Objetivo da tarefa ▸
Transcreva literalmente o trecho do texto sobre atores e grupos sociais relevantes que vai de "23 Harry Collin" até "qualidade da análise.", inclusive.

Texto do documento ▸

....

Do ponto de vista metodológico, pode-se fazer a identificação de atores e grupos sociais relevantes a partir de técnicas de análise documental, investigação do papel dos atores e mesmo de métodos oriundos de estudos sociológicos, conforme Collins (1985), o snow- balling23 para a identificação de atores-chave. Para Bijker e Law (1992), quando o pesquisador inicia a investigação de um tema, ele já intui quais são os atores e os grupos sociais relevantes. Collins (1985) postula que a escolha de um conjunto reduzido de grupos, embora possa significar uma simplificação da realidade é, em geral, recomendada.

23 Harry Collin (1985) utilizou um método chamado snowballing (bola de neve) em seus estudos de sociologia do conhecimento científico para identificar atores-chaves, em que as pessoas entrevistadas indicavam o nome de outras pessoas (atores) consideradas relevantes para tratar do tema investigado.

Um número muito grande de grupos sociais não necessariamente melhora a qualidade da análise.

No contexto do governo eletrônico, Barbosa et al. (2007) identificam cinco grupos sociais relevantes capazes de modelarem e de seem moldados pela construção e pelo uso de artefatos tecnológicos decorrentes do governo eletrônico: executivos políticos, gestores públicos, equipes de implementadores de tecnologia, cidadãos e empresas. Discutir-se-ão as características desses grupos na seção 3.3.2.

....

Linhas extraídas ▸
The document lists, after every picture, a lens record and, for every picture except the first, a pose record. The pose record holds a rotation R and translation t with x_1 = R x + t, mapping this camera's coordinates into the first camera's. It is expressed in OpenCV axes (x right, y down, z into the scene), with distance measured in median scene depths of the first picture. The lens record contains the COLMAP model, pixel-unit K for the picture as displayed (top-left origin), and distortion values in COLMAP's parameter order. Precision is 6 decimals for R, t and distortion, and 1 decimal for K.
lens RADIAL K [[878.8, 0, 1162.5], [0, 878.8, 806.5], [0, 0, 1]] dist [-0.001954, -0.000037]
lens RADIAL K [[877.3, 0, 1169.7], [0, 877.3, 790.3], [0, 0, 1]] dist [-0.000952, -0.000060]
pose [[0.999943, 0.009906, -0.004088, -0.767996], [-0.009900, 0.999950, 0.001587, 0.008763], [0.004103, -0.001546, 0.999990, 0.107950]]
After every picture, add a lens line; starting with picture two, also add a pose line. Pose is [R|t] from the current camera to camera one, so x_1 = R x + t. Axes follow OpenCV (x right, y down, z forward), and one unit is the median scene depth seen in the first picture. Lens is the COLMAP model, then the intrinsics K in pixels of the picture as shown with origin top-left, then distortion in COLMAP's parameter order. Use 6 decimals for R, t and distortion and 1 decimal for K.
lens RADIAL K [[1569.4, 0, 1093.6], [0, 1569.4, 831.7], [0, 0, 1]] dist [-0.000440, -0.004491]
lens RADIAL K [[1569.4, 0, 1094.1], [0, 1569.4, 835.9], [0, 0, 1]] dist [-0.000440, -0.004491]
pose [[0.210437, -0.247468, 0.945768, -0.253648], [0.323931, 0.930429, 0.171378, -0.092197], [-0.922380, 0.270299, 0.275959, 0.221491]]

....

Resultado do exercício ▸
23 Harry Collin (1985) utilizou um método chamado snowballing (bola de neve) em seus estudos de sociologia do conhecimento científico para identificar atores-chaves, em que as pessoas entrevistadas indicavam o nome de outras pessoas (atores) consideradas relevantes para tratar do tema investigado.

Um número muito grande de grupos sociais não necessariamente melhora a qualidade da análise.